(REQUEST): Count the lines in the data below that contain the string "este", treating uppercase and lowercase as different. Give only the number.
===== RECORDS FOR THIS TASK =====
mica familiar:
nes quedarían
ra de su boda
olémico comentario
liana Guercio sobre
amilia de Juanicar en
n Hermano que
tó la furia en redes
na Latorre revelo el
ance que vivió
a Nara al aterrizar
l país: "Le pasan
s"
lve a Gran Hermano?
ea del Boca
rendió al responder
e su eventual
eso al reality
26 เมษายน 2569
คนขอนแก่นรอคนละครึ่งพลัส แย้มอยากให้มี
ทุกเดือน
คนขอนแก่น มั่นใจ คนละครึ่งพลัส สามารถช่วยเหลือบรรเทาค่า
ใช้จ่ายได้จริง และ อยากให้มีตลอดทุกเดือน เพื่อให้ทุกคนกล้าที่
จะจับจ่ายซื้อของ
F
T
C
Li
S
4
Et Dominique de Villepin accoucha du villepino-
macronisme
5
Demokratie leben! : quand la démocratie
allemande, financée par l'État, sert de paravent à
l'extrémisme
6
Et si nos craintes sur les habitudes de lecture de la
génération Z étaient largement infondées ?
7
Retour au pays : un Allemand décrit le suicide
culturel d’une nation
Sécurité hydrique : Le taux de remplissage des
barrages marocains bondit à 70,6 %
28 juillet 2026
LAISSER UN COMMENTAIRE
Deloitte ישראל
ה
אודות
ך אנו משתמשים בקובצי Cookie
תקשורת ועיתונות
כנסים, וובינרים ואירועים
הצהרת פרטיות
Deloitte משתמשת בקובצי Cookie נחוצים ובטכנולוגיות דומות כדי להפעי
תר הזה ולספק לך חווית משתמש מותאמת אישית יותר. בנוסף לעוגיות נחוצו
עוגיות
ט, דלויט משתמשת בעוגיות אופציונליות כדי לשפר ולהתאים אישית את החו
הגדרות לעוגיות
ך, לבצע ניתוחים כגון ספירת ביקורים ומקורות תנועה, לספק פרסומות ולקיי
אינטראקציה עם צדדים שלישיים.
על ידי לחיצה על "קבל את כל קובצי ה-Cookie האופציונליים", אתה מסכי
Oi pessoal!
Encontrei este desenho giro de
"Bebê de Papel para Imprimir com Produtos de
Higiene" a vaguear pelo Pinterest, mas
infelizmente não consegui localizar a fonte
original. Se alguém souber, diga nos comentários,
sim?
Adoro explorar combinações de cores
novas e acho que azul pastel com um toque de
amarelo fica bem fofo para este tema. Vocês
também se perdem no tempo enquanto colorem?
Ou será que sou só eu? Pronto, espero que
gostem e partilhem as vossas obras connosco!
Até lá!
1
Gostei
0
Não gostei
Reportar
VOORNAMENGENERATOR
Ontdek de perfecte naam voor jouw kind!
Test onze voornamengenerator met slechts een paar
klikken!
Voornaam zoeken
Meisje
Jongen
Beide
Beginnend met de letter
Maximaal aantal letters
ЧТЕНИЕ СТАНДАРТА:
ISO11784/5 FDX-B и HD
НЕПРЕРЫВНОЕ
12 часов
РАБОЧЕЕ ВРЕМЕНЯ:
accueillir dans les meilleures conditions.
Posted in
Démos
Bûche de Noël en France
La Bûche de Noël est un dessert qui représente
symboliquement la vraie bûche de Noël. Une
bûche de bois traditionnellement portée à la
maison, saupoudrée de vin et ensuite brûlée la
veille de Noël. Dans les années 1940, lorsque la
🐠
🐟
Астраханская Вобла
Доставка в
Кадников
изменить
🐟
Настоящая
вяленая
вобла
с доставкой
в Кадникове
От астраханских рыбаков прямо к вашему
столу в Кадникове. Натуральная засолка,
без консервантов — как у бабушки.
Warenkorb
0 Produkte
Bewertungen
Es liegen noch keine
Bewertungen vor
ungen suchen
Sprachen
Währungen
=====
(OUTPUT OF THE TASK): 2